- GIVEN DATA
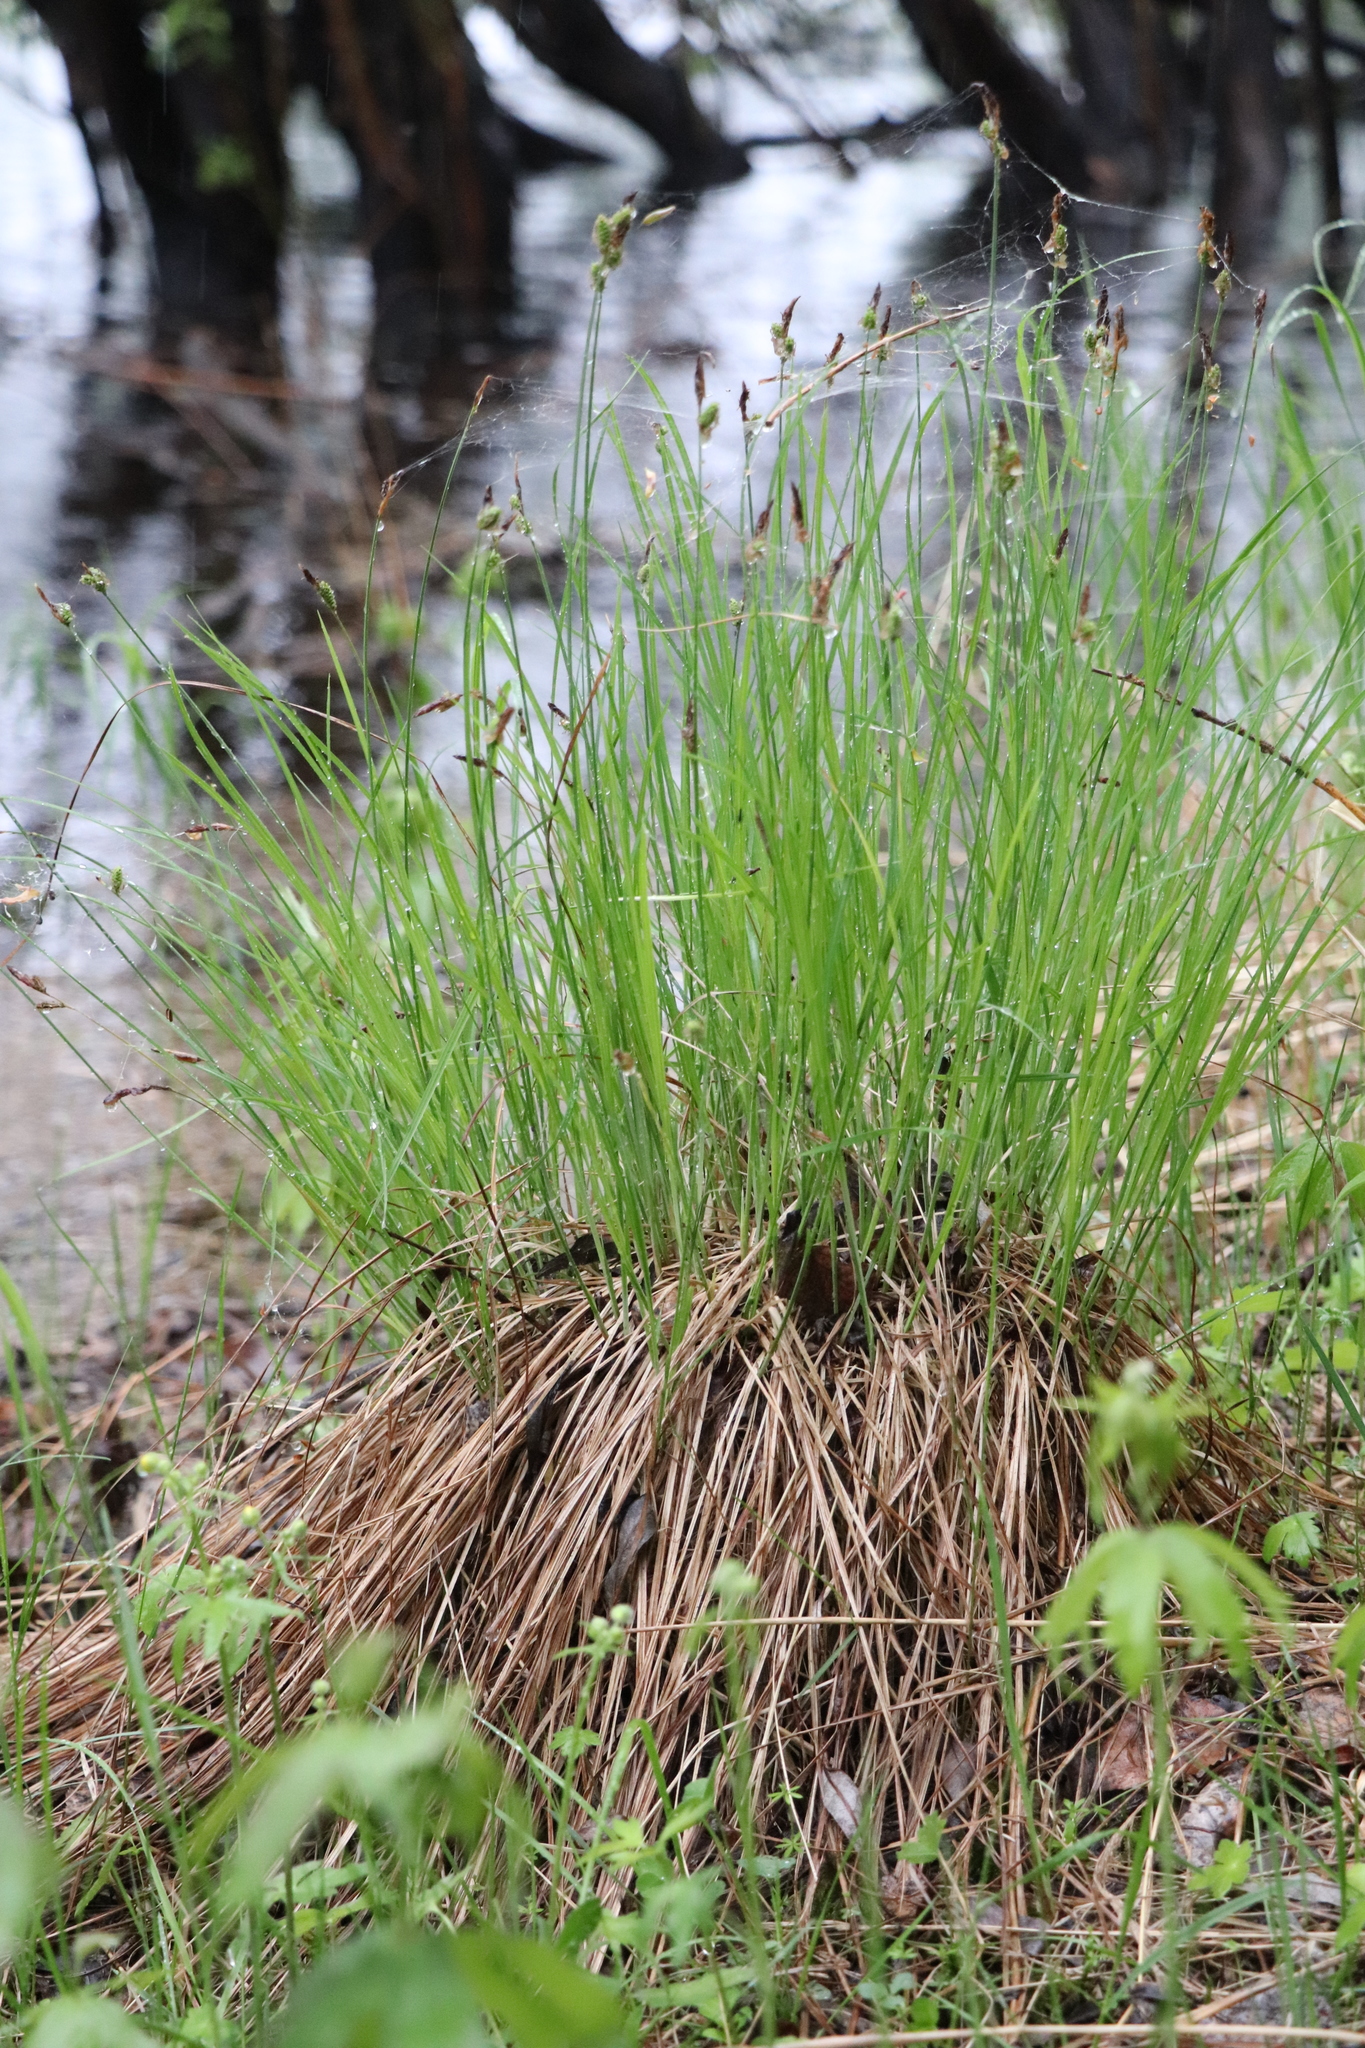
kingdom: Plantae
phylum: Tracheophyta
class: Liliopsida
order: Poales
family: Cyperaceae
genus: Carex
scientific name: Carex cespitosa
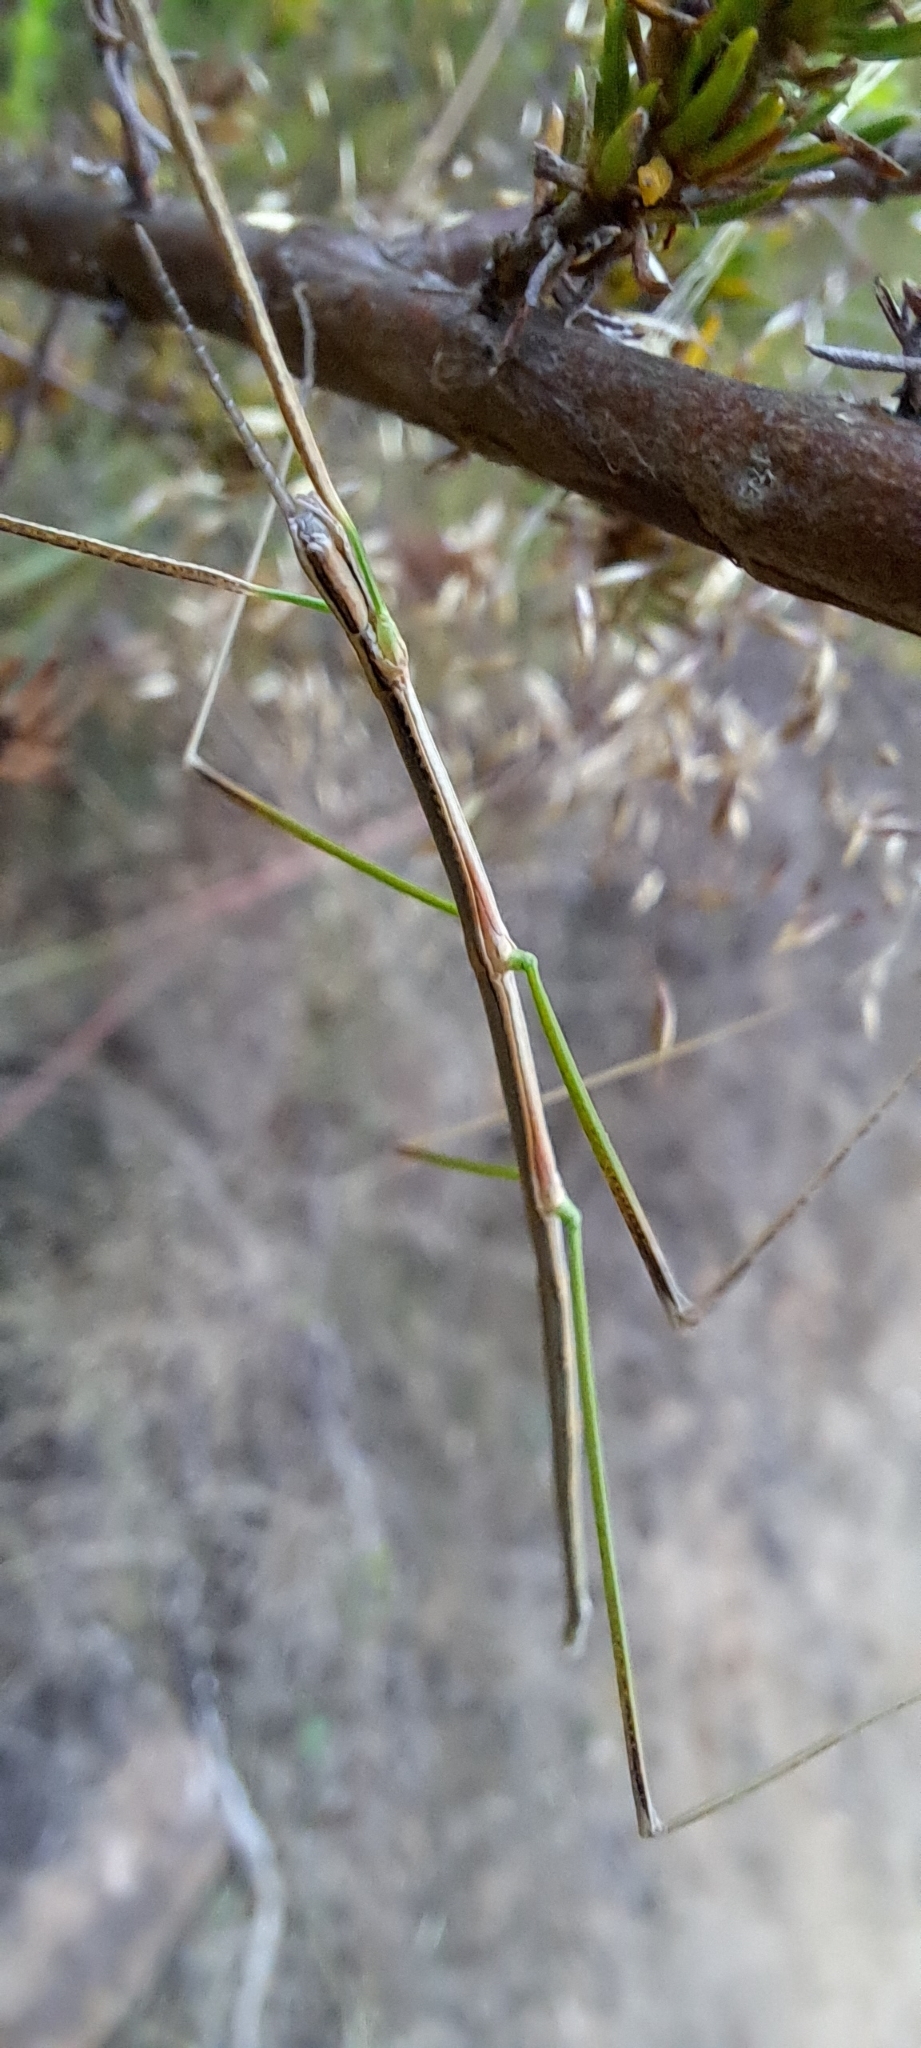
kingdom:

- JOB
Can you copy every line of text from the entries above word for word, leaving the pictures out?

- FULL SOLUTION
kingdom: Plantae
phylum: Tracheophyta
class: Liliopsida
order: Poales
family: Cyperaceae
genus: Carex
scientific name: Carex cespitosa
kingdom:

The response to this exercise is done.